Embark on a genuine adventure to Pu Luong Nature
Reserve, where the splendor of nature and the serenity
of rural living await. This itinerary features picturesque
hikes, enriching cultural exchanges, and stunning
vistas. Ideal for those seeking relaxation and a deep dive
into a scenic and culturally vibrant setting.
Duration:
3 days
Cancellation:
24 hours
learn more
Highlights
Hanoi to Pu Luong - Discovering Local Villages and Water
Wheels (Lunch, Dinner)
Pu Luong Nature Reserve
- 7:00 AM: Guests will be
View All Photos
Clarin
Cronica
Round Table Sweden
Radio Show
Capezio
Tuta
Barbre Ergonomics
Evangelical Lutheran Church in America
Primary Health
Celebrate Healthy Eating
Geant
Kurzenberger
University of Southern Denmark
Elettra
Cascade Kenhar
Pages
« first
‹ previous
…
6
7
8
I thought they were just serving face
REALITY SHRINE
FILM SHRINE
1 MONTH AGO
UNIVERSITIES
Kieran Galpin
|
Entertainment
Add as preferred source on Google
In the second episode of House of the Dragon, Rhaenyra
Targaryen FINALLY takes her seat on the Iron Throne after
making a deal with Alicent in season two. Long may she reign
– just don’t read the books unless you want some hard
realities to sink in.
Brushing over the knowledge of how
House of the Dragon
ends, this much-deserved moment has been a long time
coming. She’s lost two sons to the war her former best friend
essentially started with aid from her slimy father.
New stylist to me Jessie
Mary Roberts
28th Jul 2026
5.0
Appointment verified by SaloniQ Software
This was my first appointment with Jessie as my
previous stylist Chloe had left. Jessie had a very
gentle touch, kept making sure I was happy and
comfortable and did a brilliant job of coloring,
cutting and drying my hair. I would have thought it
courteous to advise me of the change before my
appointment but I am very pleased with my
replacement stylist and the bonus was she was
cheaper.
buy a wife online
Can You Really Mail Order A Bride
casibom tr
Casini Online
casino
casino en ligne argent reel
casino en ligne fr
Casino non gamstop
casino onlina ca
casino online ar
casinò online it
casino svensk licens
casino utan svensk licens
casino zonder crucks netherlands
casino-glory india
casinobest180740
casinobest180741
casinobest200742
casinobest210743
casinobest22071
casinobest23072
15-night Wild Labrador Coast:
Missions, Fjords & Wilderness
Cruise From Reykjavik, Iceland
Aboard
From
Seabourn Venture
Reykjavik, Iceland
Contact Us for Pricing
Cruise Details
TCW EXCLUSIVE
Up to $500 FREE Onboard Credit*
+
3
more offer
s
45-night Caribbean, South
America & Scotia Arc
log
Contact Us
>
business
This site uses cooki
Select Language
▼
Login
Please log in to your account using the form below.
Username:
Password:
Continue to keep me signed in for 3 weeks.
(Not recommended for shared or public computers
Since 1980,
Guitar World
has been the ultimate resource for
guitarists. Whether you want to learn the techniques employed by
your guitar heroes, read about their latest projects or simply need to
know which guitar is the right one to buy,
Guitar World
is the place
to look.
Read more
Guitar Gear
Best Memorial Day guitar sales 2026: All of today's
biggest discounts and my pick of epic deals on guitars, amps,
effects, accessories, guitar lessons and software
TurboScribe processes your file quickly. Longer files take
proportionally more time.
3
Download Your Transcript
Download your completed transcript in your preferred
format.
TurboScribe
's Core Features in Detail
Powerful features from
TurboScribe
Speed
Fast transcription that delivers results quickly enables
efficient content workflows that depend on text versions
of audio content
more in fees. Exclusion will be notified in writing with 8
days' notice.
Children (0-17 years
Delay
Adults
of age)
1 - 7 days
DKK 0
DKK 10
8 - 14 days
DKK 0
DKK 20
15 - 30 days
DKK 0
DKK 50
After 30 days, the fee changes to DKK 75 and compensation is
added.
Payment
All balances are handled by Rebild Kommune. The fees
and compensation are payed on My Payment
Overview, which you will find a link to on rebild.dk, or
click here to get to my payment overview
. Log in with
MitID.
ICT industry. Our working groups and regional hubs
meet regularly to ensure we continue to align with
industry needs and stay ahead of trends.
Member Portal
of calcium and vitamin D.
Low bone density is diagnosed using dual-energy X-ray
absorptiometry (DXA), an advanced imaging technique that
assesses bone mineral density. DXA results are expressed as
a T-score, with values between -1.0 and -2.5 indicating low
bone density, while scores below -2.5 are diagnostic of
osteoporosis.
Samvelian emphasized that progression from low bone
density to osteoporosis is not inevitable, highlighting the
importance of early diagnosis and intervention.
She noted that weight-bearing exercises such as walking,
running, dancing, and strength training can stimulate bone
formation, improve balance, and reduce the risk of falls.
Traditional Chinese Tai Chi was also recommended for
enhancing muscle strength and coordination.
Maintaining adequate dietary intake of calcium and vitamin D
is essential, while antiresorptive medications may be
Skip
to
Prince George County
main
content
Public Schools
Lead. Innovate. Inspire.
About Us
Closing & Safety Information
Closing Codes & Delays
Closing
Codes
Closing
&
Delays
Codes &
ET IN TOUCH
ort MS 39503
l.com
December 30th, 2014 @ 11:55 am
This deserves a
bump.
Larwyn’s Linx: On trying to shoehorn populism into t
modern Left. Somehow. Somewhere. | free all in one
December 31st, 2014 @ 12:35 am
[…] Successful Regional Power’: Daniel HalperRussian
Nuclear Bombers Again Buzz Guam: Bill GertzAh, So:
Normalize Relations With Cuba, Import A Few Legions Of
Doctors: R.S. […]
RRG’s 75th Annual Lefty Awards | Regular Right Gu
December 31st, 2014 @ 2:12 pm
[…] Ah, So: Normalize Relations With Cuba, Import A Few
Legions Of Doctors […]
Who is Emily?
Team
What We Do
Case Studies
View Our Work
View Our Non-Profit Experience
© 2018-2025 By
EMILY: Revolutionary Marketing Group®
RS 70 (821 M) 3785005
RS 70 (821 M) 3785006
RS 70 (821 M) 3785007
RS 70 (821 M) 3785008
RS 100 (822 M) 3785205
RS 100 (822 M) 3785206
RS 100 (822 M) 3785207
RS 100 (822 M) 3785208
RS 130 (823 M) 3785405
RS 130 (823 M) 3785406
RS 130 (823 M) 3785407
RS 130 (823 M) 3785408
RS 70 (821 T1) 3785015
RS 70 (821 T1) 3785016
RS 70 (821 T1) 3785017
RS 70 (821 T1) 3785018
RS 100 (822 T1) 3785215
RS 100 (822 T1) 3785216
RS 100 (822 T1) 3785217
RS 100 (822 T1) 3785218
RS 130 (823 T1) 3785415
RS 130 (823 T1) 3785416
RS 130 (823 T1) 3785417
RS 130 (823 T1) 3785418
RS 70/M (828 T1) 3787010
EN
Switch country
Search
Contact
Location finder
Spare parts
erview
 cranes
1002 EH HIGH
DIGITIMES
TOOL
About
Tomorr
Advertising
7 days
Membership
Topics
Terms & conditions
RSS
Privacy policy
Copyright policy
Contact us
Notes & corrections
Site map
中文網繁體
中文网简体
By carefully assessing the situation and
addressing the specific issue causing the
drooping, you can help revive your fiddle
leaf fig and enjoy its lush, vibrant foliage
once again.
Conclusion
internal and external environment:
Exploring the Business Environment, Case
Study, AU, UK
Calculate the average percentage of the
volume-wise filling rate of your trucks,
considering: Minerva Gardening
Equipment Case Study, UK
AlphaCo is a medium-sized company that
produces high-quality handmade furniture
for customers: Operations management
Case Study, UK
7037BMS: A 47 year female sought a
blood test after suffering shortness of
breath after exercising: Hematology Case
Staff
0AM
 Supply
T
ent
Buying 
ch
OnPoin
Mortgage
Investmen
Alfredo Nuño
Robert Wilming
++++++
--- Task to carry out ---
Write down all the entries again without a single difference.

--- Reply ---
Embark on a genuine adventure to Pu Luong Nature
Reserve, where the splendor of nature and the serenity
of rural living await. This itinerary features picturesque
hikes, enriching cultural exchanges, and stunning
vistas. Ideal for those seeking relaxation and a deep dive
into a scenic and culturally vibrant setting.
Duration:
3 days
Cancellation:
24 hours
learn more
Highlights
Hanoi to Pu Luong - Discovering Local Villages and Water
Wheels (Lunch, Dinner)
Pu Luong Nature Reserve
- 7:00 AM: Guests will be
View All Photos
Clarin
Cronica
Round Table Sweden
Radio Show
Capezio
Tuta
Barbre Ergonomics
Evangelical Lutheran Church in America
Primary Health
Celebrate Healthy Eating
Geant
Kurzenberger
University of Southern Denmark
Elettra
Cascade Kenhar
Pages
« first
‹ previous
…
6
7
8
I thought they were just serving face
REALITY SHRINE
FILM SHRINE
1 MONTH AGO
UNIVERSITIES
Kieran Galpin
|
Entertainment
Add as preferred source on Google
In the second episode of House of the Dragon, Rhaenyra
Targaryen FINALLY takes her seat on the Iron Throne after
making a deal with Alicent in season two. Long may she reign
– just don’t read the books unless you want some hard
realities to sink in.
Brushing over the knowledge of how
House of the Dragon
ends, this much-deserved moment has been a long time
coming. She’s lost two sons to the war her former best friend
essentially started with aid from her slimy father.
New stylist to me Jessie
Mary Roberts
28th Jul 2026
5.0
Appointment verified by SaloniQ Software
This was my first appointment with Jessie as my
previous stylist Chloe had left. Jessie had a very
gentle touch, kept making sure I was happy and
comfortable and did a brilliant job of coloring,
cutting and drying my hair. I would have thought it
courteous to advise me of the change before my
appointment but I am very pleased with my
replacement stylist and the bonus was she was
cheaper.
buy a wife online
Can You Really Mail Order A Bride
casibom tr
Casini Online
casino
casino en ligne argent reel
casino en ligne fr
Casino non gamstop
casino onlina ca
casino online ar
casinò online it
casino svensk licens
casino utan svensk licens
casino zonder crucks netherlands
casino-glory india
casinobest180740
casinobest180741
casinobest200742
casinobest210743
casinobest22071
casinobest23072
15-night Wild Labrador Coast:
Missions, Fjords & Wilderness
Cruise From Reykjavik, Iceland
Aboard
From
Seabourn Venture
Reykjavik, Iceland
Contact Us for Pricing
Cruise Details
TCW EXCLUSIVE
Up to $500 FREE Onboard Credit*
+
3
more offer
s
45-night Caribbean, South
America & Scotia Arc
log
Contact Us
>
business
This site uses cooki
Select Language
▼
Login
Please log in to your account using the form below.
Username:
Password:
Continue to keep me signed in for 3 weeks.
(Not recommended for shared or public computers
Since 1980,
Guitar World
has been the ultimate resource for
guitarists. Whether you want to learn the techniques employed by
your guitar heroes, read about their latest projects or simply need to
know which guitar is the right one to buy,
Guitar World
is the place
to look.
Read more
Guitar Gear
Best Memorial Day guitar sales 2026: All of today's
biggest discounts and my pick of epic deals on guitars, amps,
effects, accessories, guitar lessons and software
TurboScribe processes your file quickly. Longer files take
proportionally more time.
3
Download Your Transcript
Download your completed transcript in your preferred
format.
TurboScribe
's Core Features in Detail
Powerful features from
TurboScribe
Speed
Fast transcription that delivers results quickly enables
efficient content workflows that depend on text versions
of audio content
more in fees. Exclusion will be notified in writing with 8
days' notice.
Children (0-17 years
Delay
Adults
of age)
1 - 7 days
DKK 0
DKK 10
8 - 14 days
DKK 0
DKK 20
15 - 30 days
DKK 0
DKK 50
After 30 days, the fee changes to DKK 75 and compensation is
added.
Payment
All balances are handled by Rebild Kommune. The fees
and compensation are payed on My Payment
Overview, which you will find a link to on rebild.dk, or
click here to get to my payment overview
. Log in with
MitID.
ICT industry. Our working groups and regional hubs
meet regularly to ensure we continue to align with
industry needs and stay ahead of trends.
Member Portal
of calcium and vitamin D.
Low bone density is diagnosed using dual-energy X-ray
absorptiometry (DXA), an advanced imaging technique that
assesses bone mineral density. DXA results are expressed as
a T-score, with values between -1.0 and -2.5 indicating low
bone density, while scores below -2.5 are diagnostic of
osteoporosis.
Samvelian emphasized that progression from low bone
density to osteoporosis is not inevitable, highlighting the
importance of early diagnosis and intervention.
She noted that weight-bearing exercises such as walking,
running, dancing, and strength training can stimulate bone
formation, improve balance, and reduce the risk of falls.
Traditional Chinese Tai Chi was also recommended for
enhancing muscle strength and coordination.
Maintaining adequate dietary intake of calcium and vitamin D
is essential, while antiresorptive medications may be
Skip
to
Prince George County
main
content
Public Schools
Lead. Innovate. Inspire.
About Us
Closing & Safety Information
Closing Codes & Delays
Closing
Codes
Closing
&
Delays
Codes &
ET IN TOUCH
ort MS 39503
l.com
December 30th, 2014 @ 11:55 am
This deserves a
bump.
Larwyn’s Linx: On trying to shoehorn populism into t
modern Left. Somehow. Somewhere. | free all in one
December 31st, 2014 @ 12:35 am
[…] Successful Regional Power’: Daniel HalperRussian
Nuclear Bombers Again Buzz Guam: Bill GertzAh, So:
Normalize Relations With Cuba, Import A Few Legions Of
Doctors: R.S. […]
RRG’s 75th Annual Lefty Awards | Regular Right Gu
December 31st, 2014 @ 2:12 pm
[…] Ah, So: Normalize Relations With Cuba, Import A Few
Legions Of Doctors […]
Who is Emily?
Team
What We Do
Case Studies
View Our Work
View Our Non-Profit Experience
© 2018-2025 By
EMILY: Revolutionary Marketing Group®
RS 70 (821 M) 3785005
RS 70 (821 M) 3785006
RS 70 (821 M) 3785007
RS 70 (821 M) 3785008
RS 100 (822 M) 3785205
RS 100 (822 M) 3785206
RS 100 (822 M) 3785207
RS 100 (822 M) 3785208
RS 130 (823 M) 3785405
RS 130 (823 M) 3785406
RS 130 (823 M) 3785407
RS 130 (823 M) 3785408
RS 70 (821 T1) 3785015
RS 70 (821 T1) 3785016
RS 70 (821 T1) 3785017
RS 70 (821 T1) 3785018
RS 100 (822 T1) 3785215
RS 100 (822 T1) 3785216
RS 100 (822 T1) 3785217
RS 100 (822 T1) 3785218
RS 130 (823 T1) 3785415
RS 130 (823 T1) 3785416
RS 130 (823 T1) 3785417
RS 130 (823 T1) 3785418
RS 70/M (828 T1) 3787010
EN
Switch country
Search
Contact
Location finder
Spare parts
erview
 cranes
1002 EH HIGH
DIGITIMES
TOOL
About
Tomorr
Advertising
7 days
Membership
Topics
Terms & conditions
RSS
Privacy policy
Copyright policy
Contact us
Notes & corrections
Site map
中文網繁體
中文网简体
By carefully assessing the situation and
addressing the specific issue causing the
drooping, you can help revive your fiddle
leaf fig and enjoy its lush, vibrant foliage
once again.
Conclusion
internal and external environment:
Exploring the Business Environment, Case
Study, AU, UK
Calculate the average percentage of the
volume-wise filling rate of your trucks,
considering: Minerva Gardening
Equipment Case Study, UK
AlphaCo is a medium-sized company that
produces high-quality handmade furniture
for customers: Operations management
Case Study, UK
7037BMS: A 47 year female sought a
blood test after suffering shortness of
breath after exercising: Hematology Case
Staff
0AM
 Supply
T
ent
Buying 
ch
OnPoin
Mortgage
Investmen
Alfredo Nuño
Robert Wilming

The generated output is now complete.